I've got Ubuntu and Squid running on a machine acting as a transparent proxy and a default gateway for many pc's on my network, which means all internet bound activity comes through the interface to be filtered before leaving for the router (192.168.1.1). HTTPS/SSL (443) does not work because packets on port 443 will come in and hit a wall as I have no rules specified for it.
How do I use iptables to create a passthrough for 443 connections?
—————– EDIT ———————–
Managed to get https working after setting the proxy settings for SSL to point to the squid box. However, if I were making a linux router (which I sort of am), would it mean SSL would never work unless I have a proxy running? The IP address for the linux box is 192.168.1.235 and i've set a test computer running winXP to that as its default gateway. Surely there's a way to allow 443 SSL to "pass through" without even touching on the proxy?

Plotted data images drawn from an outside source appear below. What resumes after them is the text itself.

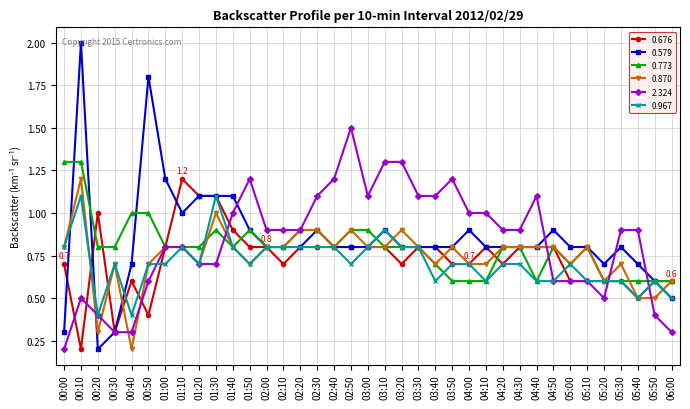

Is it true that 0.870 equals 2.0 at 00:10?

False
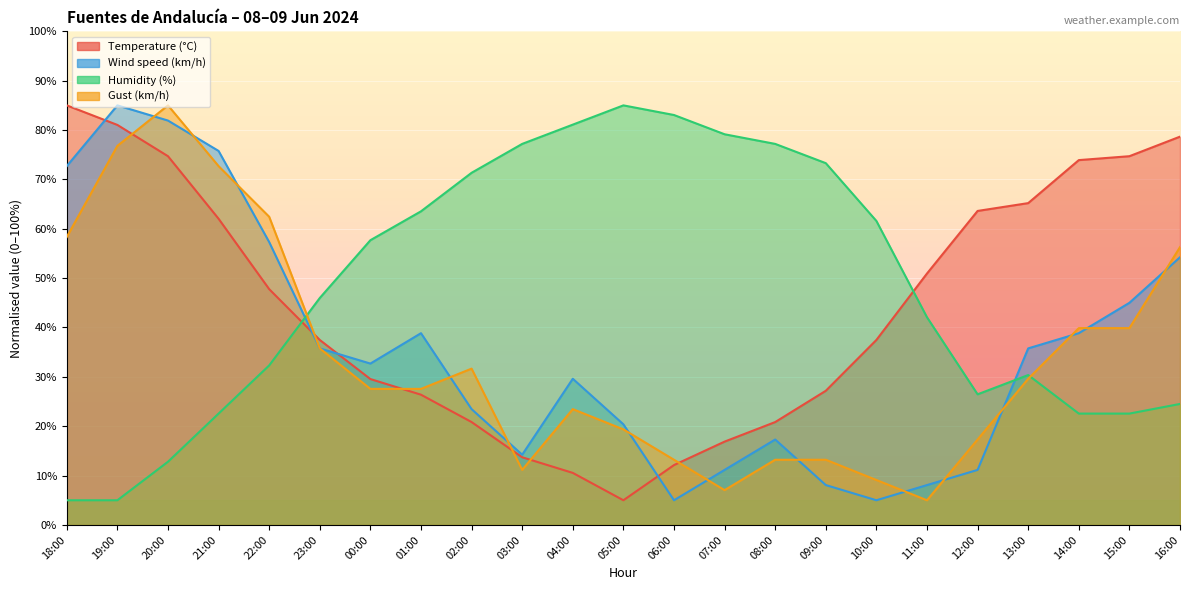

Which category has the lowest value across all series?

05:00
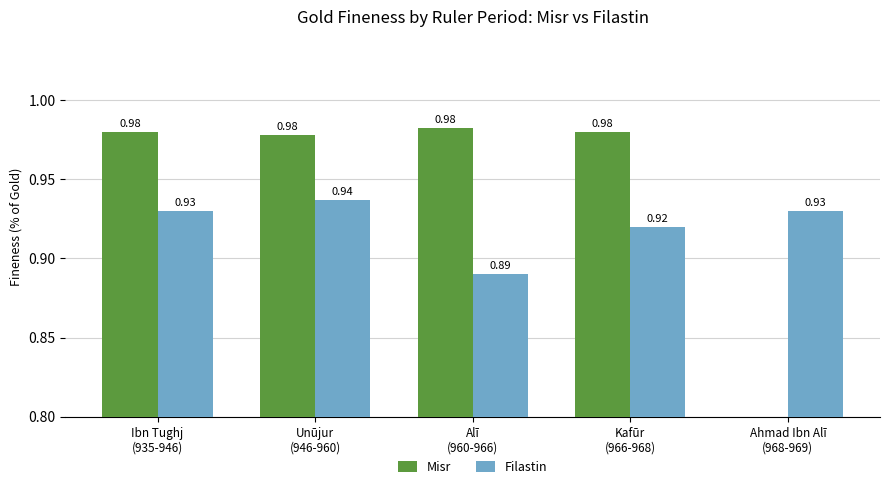

List the series in order of their overall mean, lowest first.

Misr, Filastin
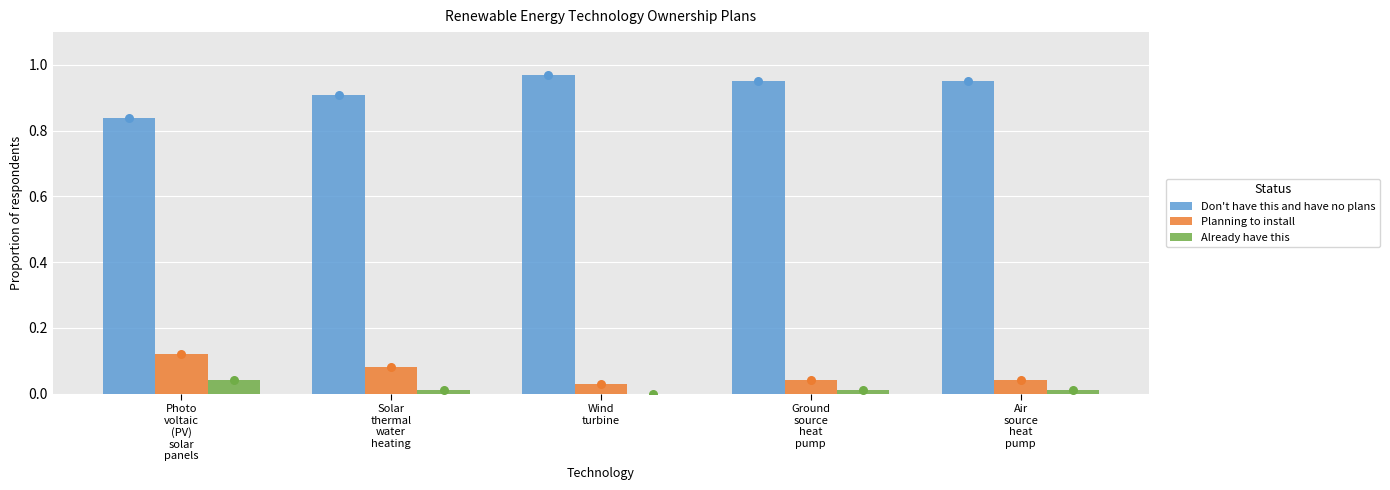

Which series has the largest total across all categories?

Don't have this and have no plans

I'm also a tad confused as to why https is working at all…I haven't got any sort of routes or anything in the iptables that deal with 443.
Any light shed on this would be greatly appreciated!
Best Answer
You can not transparently proxy HTTPS. When you transparent proxy, clients think they are talking to the remote server. With HTTPS, they will attempt to create an SSL connection, which will authenticate the remote host by comparing the remote certificate to the hostname. This won't work because your squid will not have the right certificate.
You can, however, proxy HTTPS connections, because clients that know how to proxy HTTPS will open a connection to your proxy and issue a CONNECT request, which basically tunnels the connection via the proxy.
The best thing for you to do is to block direct access to port 443 and tell your users that if they want to use HTTPS, they must configure their browser to use the proxy.